As we have discussed elsewhere, Franz Boas and John Dewey were intellectual and political allies at Columbia University for over thirty years.1 Dewey advocated for an increased role of anthropology (and other sciences) for philosophical insight, and he often used anthropological knowledge as a starting point for his ethics and politics, including such knowledge as learned from Boas. We hold that Boas and Dewey shared a common core understanding of human global and evolutionary diversity, and that this shared understanding itself forms a core component of their progressive projects.

However, with regard to the problem of racism in the United States, Boas and Dewey had different engagements. Boas made the questioning of scientific racism a central feature of American anthropology, while Dewey barely addressed the problem in his writing.2 Nonetheless, as far as political activism is concerned, both Boas and Dewey were involved in the NAACP and pushed for political amelioration of social inequality through education and civil rights. In what follows, we examine the intellectual milieu of Boas and Dewey in order to problematize the ideal and idealized relationship between critical scholarship and socio-political engagement with race. We aim to elucidate part of the socio-cultural context in which much scholarship engages the problem of racism—both in the past and today. In this paper, we first describe how a general anthropological understanding of human global-evolutionary diversity is a significant aspect of the scholarship of both Boas and Dewey. We then briefly trace their engagements with racism in the United States, after which we analyze the socio-cultural factors that limited the anti-racism of Boas and Dewey. We propose, finally, a pragmatist anthropological approach to the question of race-building upon existing philosophical and anthropological studies. [End Page 126]

II. The Dissonance between Global and Local Diversity

Some have criticized Boas and Dewey for their approach to questions of race, particularly as it pertains to what we will broadly call here the problem of attainment of civilization, which refers to differential attainments of an ideal state of society. Thomas Fallace argues that Dewey did not embrace a pluralistic understanding of culture until the 1910s—suggesting that he accepted the linear historical narratives of evolution that placed Western civilization above all others.3 On the other hand, Vernon Williams questions Boas’s anti-racism as limited because of statements he made about primitive peoples and US Blacks as not having attained the same level of civilization as Whites (Rethinking Race). More significantly, Williams argues that Boas’s shift from a racial to a cultural paradigm for understanding human diversity was still entrenched in the assumption that Euro-American peoples enjoyed (in Boas’s time) a higher level of civilization. For both Boas and Dewey, the problem of attainment of civilization meant that, regardless of a substantial change in how they understood the configuration of human diversity, they both implicitly and explicitly assumed that their Euro-American cultural existence was the most ideal state of existence in the world.4

In 1894, Dewey taught a course entitled “Anthropological Ethics.”5 Dewey’s notes for this course demonstrate that he was well versed in anthropological knowledge and employed it as the starting point for ethics—and he was sharply critical of Herbert Spencer’s social-evolutionary method (Dewey, “Anthropological Ethics”).6 Dewey continued to use anthropological knowledge throughout his career as a starting point of his scholarship, and, by the 1910s, he had embraced the research of Boas and of Boas’s students as authoritative on human diversity.
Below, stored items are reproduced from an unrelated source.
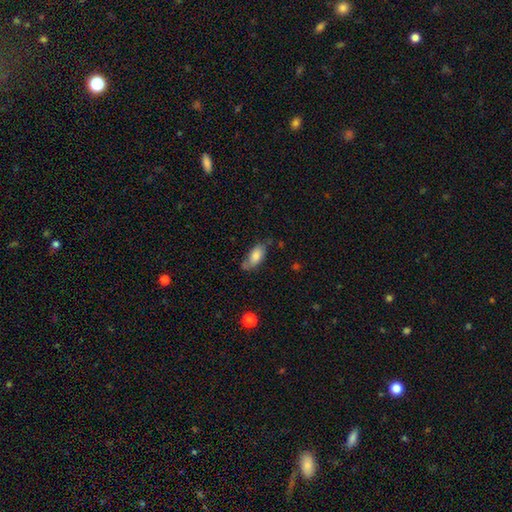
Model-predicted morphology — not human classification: smooth-or-featured: smooth: 78% | featured or disk: 15% | star or artifact: 7%
  how-rounded: in between: 87% | cigar-shaped: 11% | round: 3%
  merging: none: 56% | minor disturbance: 28% | major disturbance: 9% | merger: 7%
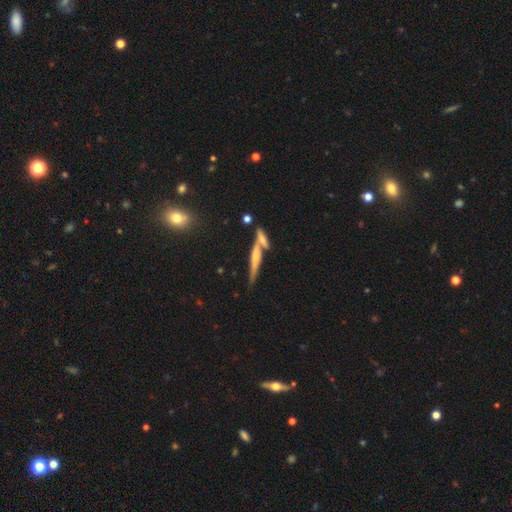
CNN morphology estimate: smooth_or_featured: featured or disk (p=0.62) [alt: smooth p=0.28]
disk_edge_on: yes (p=0.93) [alt: no p=0.07]
edge_on_bulge: rounded (p=0.62) [alt: none p=0.26]
merging: none (p=0.59) [alt: merger p=0.25]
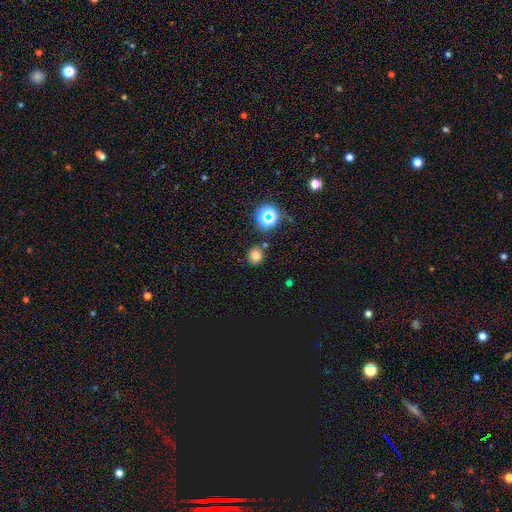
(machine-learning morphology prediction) smooth_or_featured: smooth (p=0.73) [alt: star or artifact p=0.21]
how_rounded: round (p=0.84) [alt: in between p=0.15]
merging: none (p=0.80) [alt: minor disturbance p=0.12]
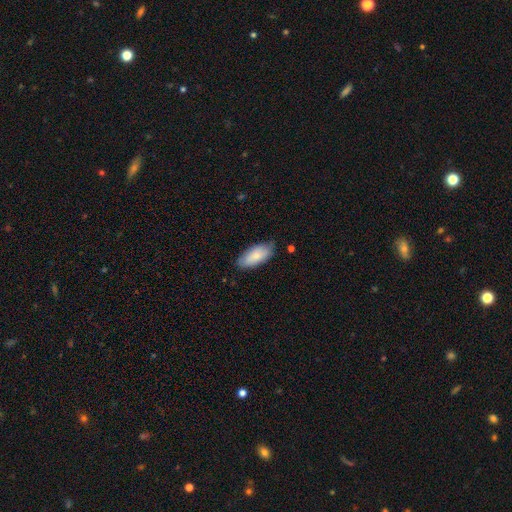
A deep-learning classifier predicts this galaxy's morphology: A smooth galaxy with no disk features (83%) that is in between round and cigar-shaped (89%). Merging: none (76%).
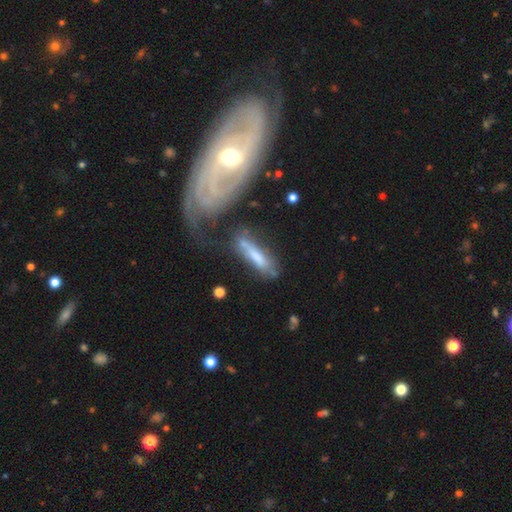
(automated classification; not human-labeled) This is possibly a smooth galaxy (52%). How rounded: likely cigar-shaped (72%). Merging: marginally none (42%).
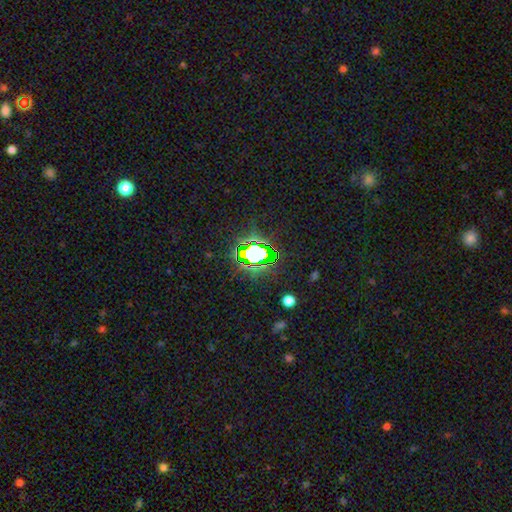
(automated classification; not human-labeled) smooth_or_featured: star or artifact (p=0.71) [alt: smooth p=0.17]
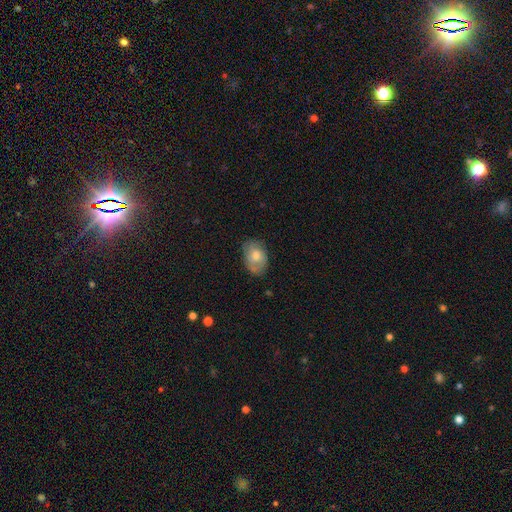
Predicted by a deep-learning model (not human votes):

Boas’s understanding of human diversity is, of course, the foundation of North American anthropology, and his conclusions remain decidedly anti-racist. Indeed, his Mind of Primitive Man (1911) constitutes an extended argument against the idea of intrinsically lower and higher races, and this argument was seminal in shifting anthropology’s emphasis from assumed immutable biological categories to an approach interpretive of humans by way of contingent cultural factors.7 Boas argued that there is no necessary connection between culture, language, and race—and that there is no essential difference between so...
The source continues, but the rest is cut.